> Set task
In the listing below, starting at the line containing "scientific name: Noctua pronuba" and ending at the line containing "genus: Rhionaeschna", change every occurrence of "phylum" to "division". Reproduce only those lines, with all other text unchanged.

> Record list
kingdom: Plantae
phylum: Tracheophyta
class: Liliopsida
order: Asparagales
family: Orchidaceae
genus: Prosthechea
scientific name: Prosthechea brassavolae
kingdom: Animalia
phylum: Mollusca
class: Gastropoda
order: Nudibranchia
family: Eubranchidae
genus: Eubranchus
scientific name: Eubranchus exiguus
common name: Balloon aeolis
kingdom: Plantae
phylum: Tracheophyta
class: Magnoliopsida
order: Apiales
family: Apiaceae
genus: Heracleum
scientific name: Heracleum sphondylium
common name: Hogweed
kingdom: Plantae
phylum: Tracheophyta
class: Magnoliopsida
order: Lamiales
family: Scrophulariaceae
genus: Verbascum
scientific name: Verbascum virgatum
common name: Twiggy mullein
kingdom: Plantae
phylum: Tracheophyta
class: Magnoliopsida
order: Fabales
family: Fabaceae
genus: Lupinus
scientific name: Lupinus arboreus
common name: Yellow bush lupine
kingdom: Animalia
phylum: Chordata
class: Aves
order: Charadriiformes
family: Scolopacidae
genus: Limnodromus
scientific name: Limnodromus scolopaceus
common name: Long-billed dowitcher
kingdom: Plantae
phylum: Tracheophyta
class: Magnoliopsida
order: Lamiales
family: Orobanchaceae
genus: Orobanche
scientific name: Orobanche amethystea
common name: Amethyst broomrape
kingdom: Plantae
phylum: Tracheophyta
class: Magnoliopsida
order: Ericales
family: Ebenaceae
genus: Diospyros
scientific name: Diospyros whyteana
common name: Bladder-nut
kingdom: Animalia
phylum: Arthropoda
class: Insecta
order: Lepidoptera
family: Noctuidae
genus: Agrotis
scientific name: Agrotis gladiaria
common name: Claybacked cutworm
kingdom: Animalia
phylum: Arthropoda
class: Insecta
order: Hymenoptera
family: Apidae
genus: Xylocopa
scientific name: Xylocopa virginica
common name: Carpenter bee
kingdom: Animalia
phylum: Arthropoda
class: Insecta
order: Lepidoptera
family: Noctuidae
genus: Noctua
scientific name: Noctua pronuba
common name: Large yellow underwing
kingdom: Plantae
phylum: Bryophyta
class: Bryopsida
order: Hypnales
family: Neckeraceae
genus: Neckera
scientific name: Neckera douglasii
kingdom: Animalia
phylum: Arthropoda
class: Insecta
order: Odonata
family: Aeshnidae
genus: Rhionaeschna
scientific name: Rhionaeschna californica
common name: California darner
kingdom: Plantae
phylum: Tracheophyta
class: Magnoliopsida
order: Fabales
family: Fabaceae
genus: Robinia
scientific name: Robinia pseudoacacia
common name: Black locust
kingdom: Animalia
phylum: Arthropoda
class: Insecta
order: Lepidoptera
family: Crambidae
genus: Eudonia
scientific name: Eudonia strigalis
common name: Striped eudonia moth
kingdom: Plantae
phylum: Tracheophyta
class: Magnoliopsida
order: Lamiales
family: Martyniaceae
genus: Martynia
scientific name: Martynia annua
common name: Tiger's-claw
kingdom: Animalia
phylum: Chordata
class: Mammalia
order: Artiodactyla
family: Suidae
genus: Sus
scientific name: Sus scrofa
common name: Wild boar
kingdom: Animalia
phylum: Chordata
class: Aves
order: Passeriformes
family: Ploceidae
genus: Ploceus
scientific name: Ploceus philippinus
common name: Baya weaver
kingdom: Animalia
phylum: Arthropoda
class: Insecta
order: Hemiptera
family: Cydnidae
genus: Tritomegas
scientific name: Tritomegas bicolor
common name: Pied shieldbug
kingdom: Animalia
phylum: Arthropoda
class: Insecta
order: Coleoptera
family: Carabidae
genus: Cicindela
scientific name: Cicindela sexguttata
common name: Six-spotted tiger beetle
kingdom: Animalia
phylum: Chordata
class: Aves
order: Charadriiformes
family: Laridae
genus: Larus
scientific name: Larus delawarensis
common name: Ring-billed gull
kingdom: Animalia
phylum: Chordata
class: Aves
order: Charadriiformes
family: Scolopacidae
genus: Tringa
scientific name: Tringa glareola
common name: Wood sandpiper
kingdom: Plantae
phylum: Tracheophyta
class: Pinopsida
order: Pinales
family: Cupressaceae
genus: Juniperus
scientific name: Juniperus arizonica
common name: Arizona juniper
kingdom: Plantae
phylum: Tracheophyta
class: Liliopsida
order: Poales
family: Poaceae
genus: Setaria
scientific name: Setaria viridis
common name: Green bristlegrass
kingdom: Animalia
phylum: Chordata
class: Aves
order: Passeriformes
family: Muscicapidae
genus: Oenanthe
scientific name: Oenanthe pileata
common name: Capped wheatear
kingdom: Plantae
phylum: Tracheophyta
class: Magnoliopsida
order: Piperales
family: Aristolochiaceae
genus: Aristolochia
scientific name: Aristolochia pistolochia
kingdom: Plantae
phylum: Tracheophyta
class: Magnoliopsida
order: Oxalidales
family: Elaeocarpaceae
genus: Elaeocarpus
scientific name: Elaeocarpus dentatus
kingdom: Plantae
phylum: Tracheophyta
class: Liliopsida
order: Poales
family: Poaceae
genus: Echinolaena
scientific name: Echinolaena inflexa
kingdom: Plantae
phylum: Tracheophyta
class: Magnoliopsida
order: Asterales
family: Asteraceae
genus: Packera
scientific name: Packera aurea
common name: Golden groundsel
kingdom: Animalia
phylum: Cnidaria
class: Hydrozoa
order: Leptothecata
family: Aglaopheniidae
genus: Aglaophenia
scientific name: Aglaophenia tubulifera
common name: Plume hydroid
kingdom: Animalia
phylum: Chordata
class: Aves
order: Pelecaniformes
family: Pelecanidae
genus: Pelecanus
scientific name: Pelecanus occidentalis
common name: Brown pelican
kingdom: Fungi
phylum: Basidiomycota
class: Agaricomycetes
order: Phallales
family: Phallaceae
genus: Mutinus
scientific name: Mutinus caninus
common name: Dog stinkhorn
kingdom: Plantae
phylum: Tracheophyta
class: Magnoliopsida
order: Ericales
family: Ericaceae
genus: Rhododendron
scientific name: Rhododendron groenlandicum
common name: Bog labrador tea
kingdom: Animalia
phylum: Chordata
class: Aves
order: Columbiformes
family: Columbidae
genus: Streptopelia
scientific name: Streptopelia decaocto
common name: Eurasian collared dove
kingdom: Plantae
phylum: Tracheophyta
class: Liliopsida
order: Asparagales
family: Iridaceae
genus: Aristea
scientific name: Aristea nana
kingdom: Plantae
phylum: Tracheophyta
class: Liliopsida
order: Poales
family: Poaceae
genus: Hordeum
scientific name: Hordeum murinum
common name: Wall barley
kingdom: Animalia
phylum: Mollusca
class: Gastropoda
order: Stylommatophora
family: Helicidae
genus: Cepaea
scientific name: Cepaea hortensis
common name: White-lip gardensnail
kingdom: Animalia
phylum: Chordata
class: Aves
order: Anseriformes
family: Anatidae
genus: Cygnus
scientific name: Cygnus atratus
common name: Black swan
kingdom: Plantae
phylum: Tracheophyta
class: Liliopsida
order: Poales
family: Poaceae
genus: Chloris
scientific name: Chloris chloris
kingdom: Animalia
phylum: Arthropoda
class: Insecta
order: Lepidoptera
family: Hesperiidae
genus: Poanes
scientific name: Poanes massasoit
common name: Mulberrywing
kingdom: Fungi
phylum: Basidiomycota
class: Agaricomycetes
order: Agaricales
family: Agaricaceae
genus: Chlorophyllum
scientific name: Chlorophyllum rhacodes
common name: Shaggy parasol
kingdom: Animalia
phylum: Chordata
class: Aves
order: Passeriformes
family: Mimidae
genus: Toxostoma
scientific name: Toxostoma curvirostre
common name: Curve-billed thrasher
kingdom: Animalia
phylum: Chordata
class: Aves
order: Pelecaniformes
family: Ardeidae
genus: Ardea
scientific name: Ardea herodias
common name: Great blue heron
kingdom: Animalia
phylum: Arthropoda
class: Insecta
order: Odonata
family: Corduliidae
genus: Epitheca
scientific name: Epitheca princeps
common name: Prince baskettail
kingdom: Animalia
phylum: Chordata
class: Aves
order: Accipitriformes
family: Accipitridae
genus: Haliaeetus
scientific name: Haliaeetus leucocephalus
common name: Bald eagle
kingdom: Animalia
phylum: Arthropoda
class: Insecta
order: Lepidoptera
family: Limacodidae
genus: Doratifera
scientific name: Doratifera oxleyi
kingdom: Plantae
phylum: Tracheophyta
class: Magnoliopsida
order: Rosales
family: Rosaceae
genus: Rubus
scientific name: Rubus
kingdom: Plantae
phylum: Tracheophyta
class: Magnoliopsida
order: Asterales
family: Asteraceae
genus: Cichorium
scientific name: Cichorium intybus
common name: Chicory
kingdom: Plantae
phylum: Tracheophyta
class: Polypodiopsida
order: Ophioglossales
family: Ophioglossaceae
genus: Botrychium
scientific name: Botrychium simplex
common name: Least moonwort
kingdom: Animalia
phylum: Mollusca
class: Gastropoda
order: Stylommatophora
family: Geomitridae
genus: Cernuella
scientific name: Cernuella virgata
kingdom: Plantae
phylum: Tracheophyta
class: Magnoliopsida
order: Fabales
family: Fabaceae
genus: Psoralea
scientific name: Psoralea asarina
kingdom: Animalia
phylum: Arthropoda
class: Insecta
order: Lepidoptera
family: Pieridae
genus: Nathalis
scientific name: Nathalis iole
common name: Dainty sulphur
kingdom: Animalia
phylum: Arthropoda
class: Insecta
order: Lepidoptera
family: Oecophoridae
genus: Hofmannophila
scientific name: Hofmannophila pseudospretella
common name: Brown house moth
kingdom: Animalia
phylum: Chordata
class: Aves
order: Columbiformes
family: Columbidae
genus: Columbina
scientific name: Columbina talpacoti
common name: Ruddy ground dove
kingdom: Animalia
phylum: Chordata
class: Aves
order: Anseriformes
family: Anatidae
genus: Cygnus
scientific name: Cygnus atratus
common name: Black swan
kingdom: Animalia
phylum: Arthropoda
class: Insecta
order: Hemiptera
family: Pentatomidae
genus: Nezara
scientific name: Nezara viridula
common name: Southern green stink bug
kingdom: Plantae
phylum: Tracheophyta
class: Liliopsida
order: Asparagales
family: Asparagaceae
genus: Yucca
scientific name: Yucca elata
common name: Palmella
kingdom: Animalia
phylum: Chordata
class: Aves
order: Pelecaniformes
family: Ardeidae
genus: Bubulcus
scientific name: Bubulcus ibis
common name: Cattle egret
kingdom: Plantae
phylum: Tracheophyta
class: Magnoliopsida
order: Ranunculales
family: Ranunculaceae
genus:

> The completed task
scientific name: Noctua pronuba
common name: Large yellow underwing
kingdom: Plantae
division: Bryophyta
class: Bryopsida
order: Hypnales
family: Neckeraceae
genus: Neckera
scientific name: Neckera douglasii
kingdom: Animalia
division: Arthropoda
class: Insecta
order: Odonata
family: Aeshnidae
genus: Rhionaeschna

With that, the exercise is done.